**THE TASK**
As the lines appear below, please set them down exactly, starting at the first and finishing with the one containing "e per scopi".

**DATA SUPPLIED**
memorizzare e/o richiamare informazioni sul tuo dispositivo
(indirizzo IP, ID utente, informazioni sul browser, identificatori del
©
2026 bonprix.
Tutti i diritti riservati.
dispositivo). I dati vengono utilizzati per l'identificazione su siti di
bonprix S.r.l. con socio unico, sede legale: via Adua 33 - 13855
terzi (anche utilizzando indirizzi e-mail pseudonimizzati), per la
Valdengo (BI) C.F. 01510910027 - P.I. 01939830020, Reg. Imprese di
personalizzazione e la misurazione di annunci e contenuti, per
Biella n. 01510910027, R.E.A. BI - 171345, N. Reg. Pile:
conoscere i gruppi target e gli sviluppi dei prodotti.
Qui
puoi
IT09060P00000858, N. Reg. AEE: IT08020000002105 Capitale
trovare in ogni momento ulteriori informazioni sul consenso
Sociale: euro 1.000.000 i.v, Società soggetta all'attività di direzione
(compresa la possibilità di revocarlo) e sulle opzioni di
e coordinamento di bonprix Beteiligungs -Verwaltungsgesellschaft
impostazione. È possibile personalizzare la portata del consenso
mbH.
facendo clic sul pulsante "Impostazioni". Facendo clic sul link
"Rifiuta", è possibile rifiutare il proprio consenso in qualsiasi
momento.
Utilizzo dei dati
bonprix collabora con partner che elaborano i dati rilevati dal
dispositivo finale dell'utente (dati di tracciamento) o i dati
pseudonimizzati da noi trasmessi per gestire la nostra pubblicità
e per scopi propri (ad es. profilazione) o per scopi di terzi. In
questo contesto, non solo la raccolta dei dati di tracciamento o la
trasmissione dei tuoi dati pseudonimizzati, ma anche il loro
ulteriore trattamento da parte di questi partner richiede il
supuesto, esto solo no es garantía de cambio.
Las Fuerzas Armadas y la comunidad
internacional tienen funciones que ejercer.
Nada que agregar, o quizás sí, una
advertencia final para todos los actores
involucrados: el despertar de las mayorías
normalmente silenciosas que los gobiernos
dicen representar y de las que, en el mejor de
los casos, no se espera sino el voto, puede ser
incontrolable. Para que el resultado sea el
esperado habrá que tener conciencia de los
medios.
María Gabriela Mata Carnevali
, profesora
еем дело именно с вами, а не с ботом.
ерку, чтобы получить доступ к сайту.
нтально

**SOLUTION TO THIS TASK**
memorizzare e/o richiamare informazioni sul tuo dispositivo
(indirizzo IP, ID utente, informazioni sul browser, identificatori del
©
2026 bonprix.
Tutti i diritti riservati.
dispositivo). I dati vengono utilizzati per l'identificazione su siti di
bonprix S.r.l. con socio unico, sede legale: via Adua 33 - 13855
terzi (anche utilizzando indirizzi e-mail pseudonimizzati), per la
Valdengo (BI) C.F. 01510910027 - P.I. 01939830020, Reg. Imprese di
personalizzazione e la misurazione di annunci e contenuti, per
Biella n. 01510910027, R.E.A. BI - 171345, N. Reg. Pile:
conoscere i gruppi target e gli sviluppi dei prodotti.
Qui
puoi
IT09060P00000858, N. Reg. AEE: IT08020000002105 Capitale
trovare in ogni momento ulteriori informazioni sul consenso
Sociale: euro 1.000.000 i.v, Società soggetta all'attività di direzione
(compresa la possibilità di revocarlo) e sulle opzioni di
e coordinamento di bonprix Beteiligungs -Verwaltungsgesellschaft
impostazione. È possibile personalizzare la portata del consenso
mbH.
facendo clic sul pulsante "Impostazioni". Facendo clic sul link
"Rifiuta", è possibile rifiutare il proprio consenso in qualsiasi
momento.
Utilizzo dei dati
bonprix collabora con partner che elaborano i dati rilevati dal
dispositivo finale dell'utente (dati di tracciamento) o i dati
pseudonimizzati da noi trasmessi per gestire la nostra pubblicità
e per scopi propri (ad es. profilazione) o per scopi di terzi. In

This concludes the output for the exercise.